Yang ada, Qodri hanya fokus pada anggapan bahwa peran dan dominasi negara telah mengesampingkan nalar hukum Islam dan menerima sepenuhnya warisan hukum negara kolonial. Pandangan ini sebenarnya bias karena terlalu memposisikan negara sebagai otoritas pengendali pengaturan hukum Islam di Indonesia. Oleh karena itu, kajian terhadap Qodri hendaknya diperdalam pada konstruksi teknis akomodasi harmonisasi hukum Islam dan hukum umum, tidak berhenti pada tataran pemikiran teoritis yang mengambang.
Kesimpulan
Namun Qodri tidak menyebutkan secara rinci kasus hukum apa yang bisa dijadikan contoh dalam konstruksi penalaran penerapan ketiga bahan baku hukum tersebut dalam kasus tertentu. Kenyataannya, realitas hukum di Indonesia sangat dipengaruhi oleh realitas sosial dan budaya yang melingkupinya, mulai dari sistem teologis hingga sistem perilaku yang sangat detail dalam ranah privat. Qodri berpendapat bahwa setiap bangunan hukum mempunyai keterhubungan yang harus terpadu dalam rangka menemukan semangat bangunan hukum nasional yang bercirikan Indonesia.

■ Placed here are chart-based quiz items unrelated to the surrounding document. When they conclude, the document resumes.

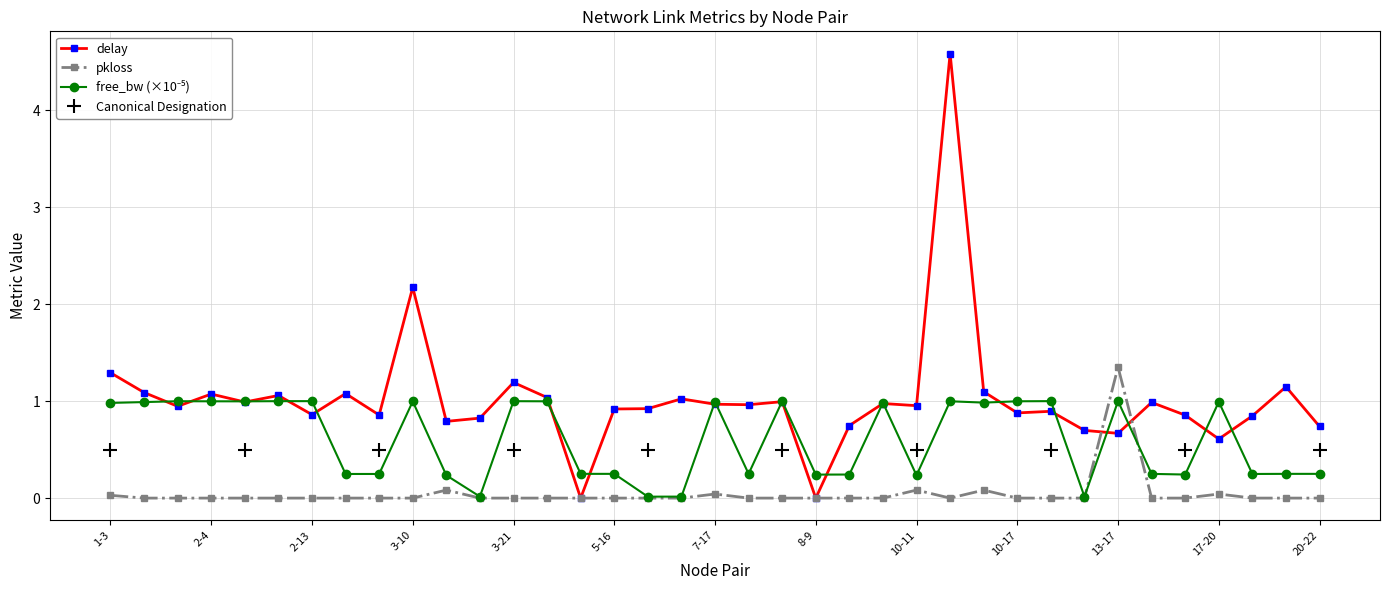

Is this an area chart (filled region under the line)?

No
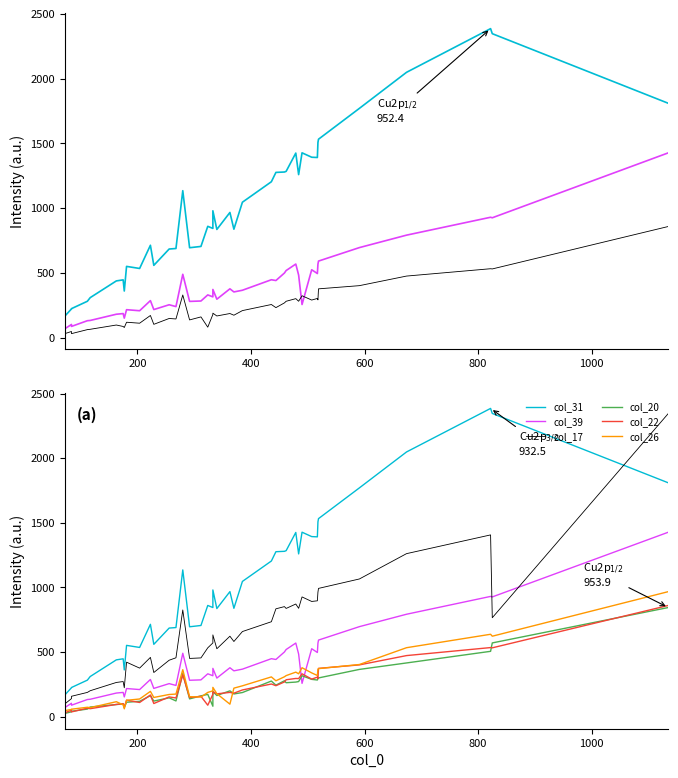

What is the smallest value displayed?

24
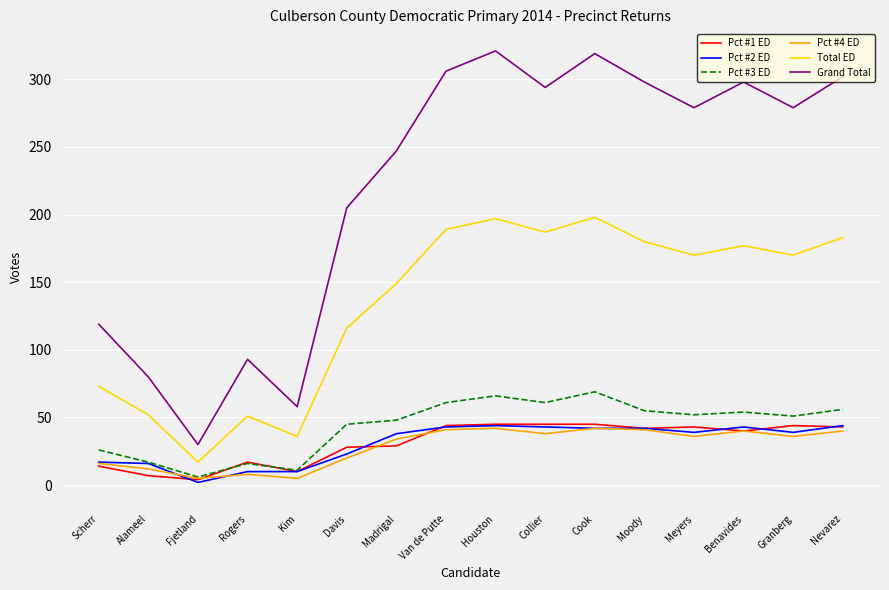

The Pct #3 ED series shows 16 at Rogers. True or false?

True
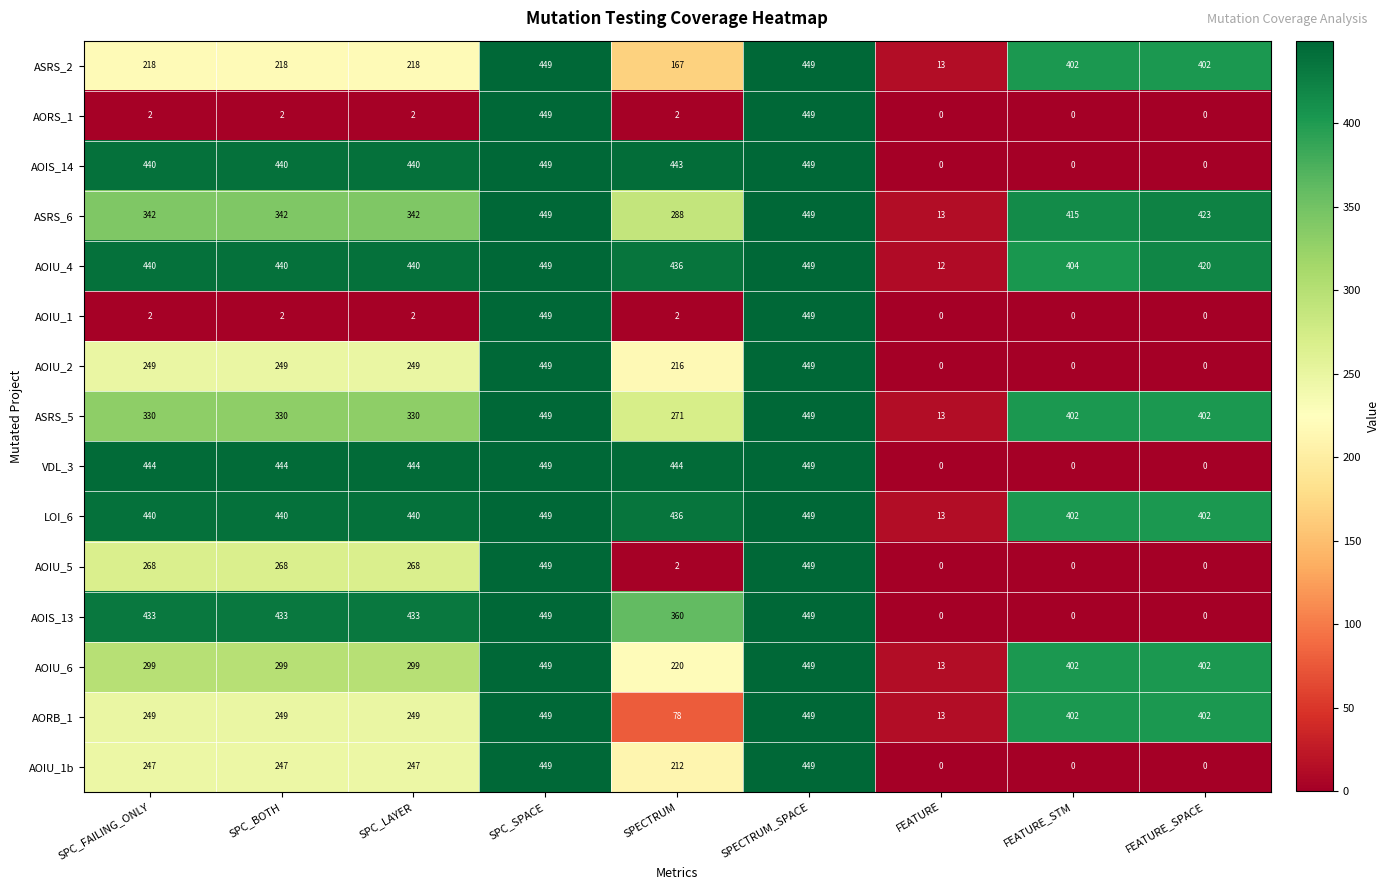

How many distinct data groups are displayed?

15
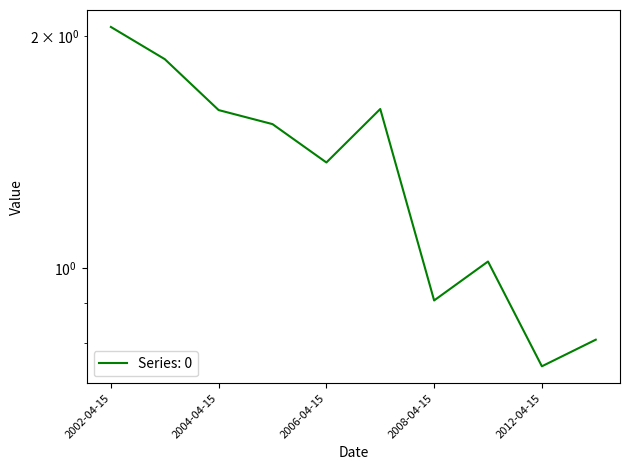

What position from the right is 2008-04-15?

4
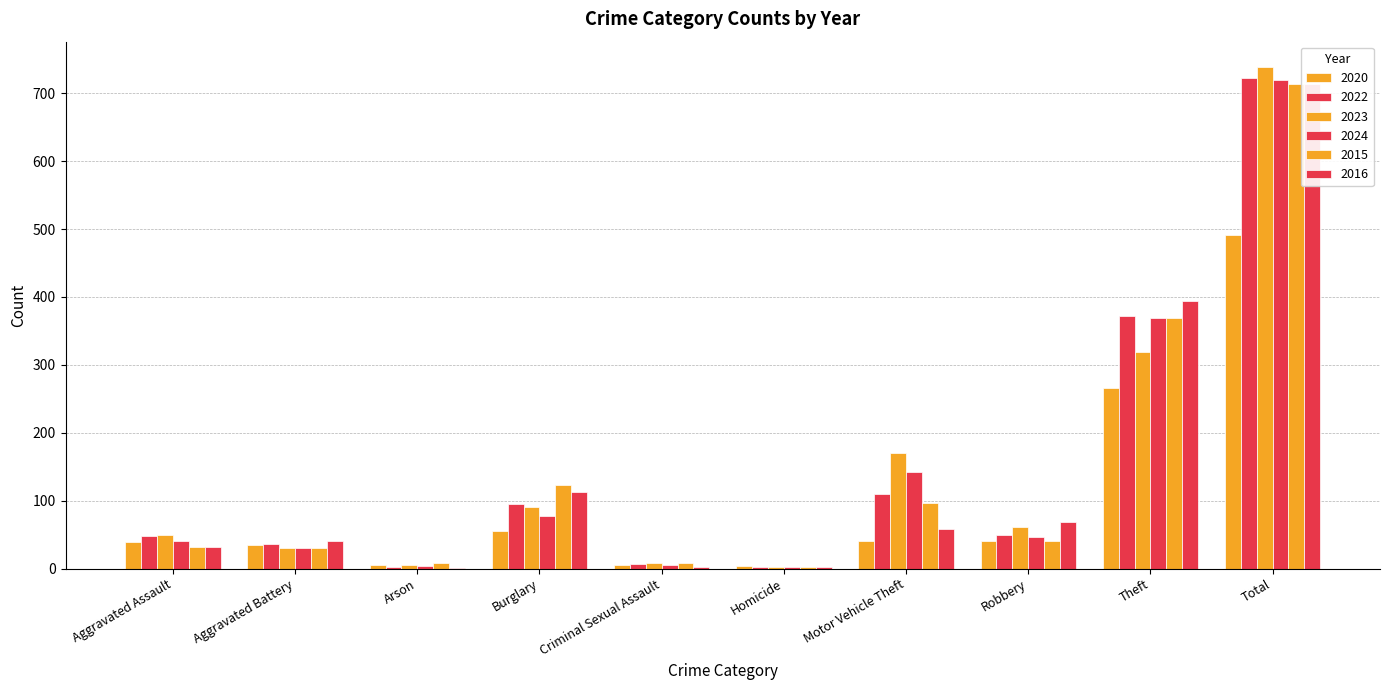

Does the chart contain any negative values?

No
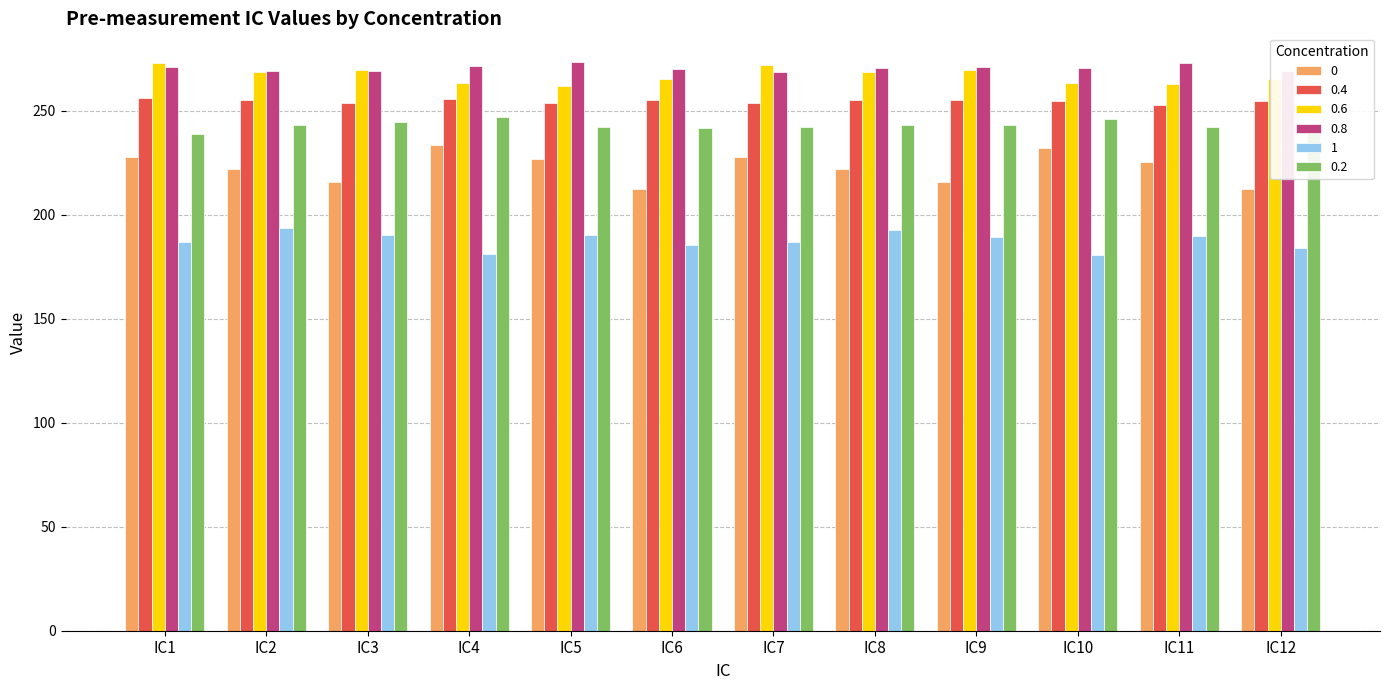

What is the smallest value displayed?

180.8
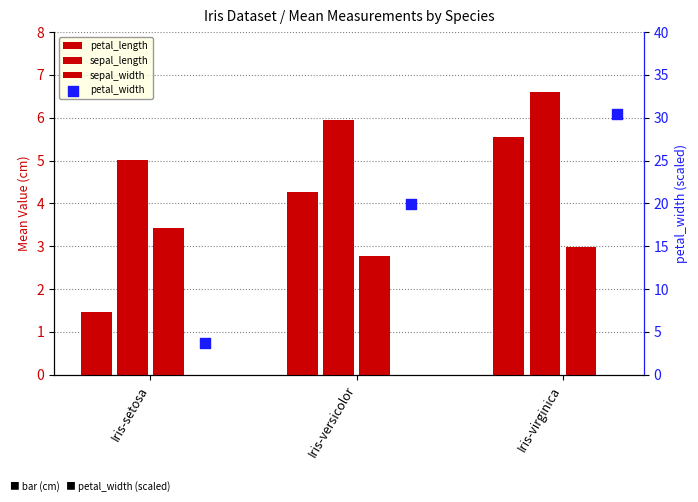

At how many categories does at least one series exceed 6?

2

Dalam hal ini Qodri mensinergikan hukum Islam dan hukum adat secara transformatif-kontekstual dengan pemahaman proporsional terhadap realitas sosial yang melingkupinya. Dalam konteks ini, pendekatan eklektik Qodri menemukan relevansinya dengan menggabungkan dan mengintegrasikan hukum adat dan hukum Islam, yang didasarkan pada jalan tengah kompromi nasional. Pada tataran selanjutnya, Qodri meyakini dengan harmonisasi masing-masing bahan baku hukum nasional yang terdiri dari hukum adat, hukum Islam, dan hukum Barat, maka akan diperkuat pembangunan hukum nasional yang demokratis berdasarkan semangat keindonesiaan.
Daftar Pustaka
Fikih Baru Mazhab Hukum Nasional: Pergeseran Paradigma Mazhab Hukum Islam Nasional tentang M. Agama, Negara dan Ideologi di Indonesia: Catatan Sejarah Diangkatnya Pancasila Sebagai Dasar Negara Indonesia. Jurnal Kajian Islam Interdisipliner Indonesia. Penggunaan Konsep Talfiq Sebagai Metode Penyelesaian Hukum Islam: Tinjauan Pustaka.” Jurnal Penelitian Syariah.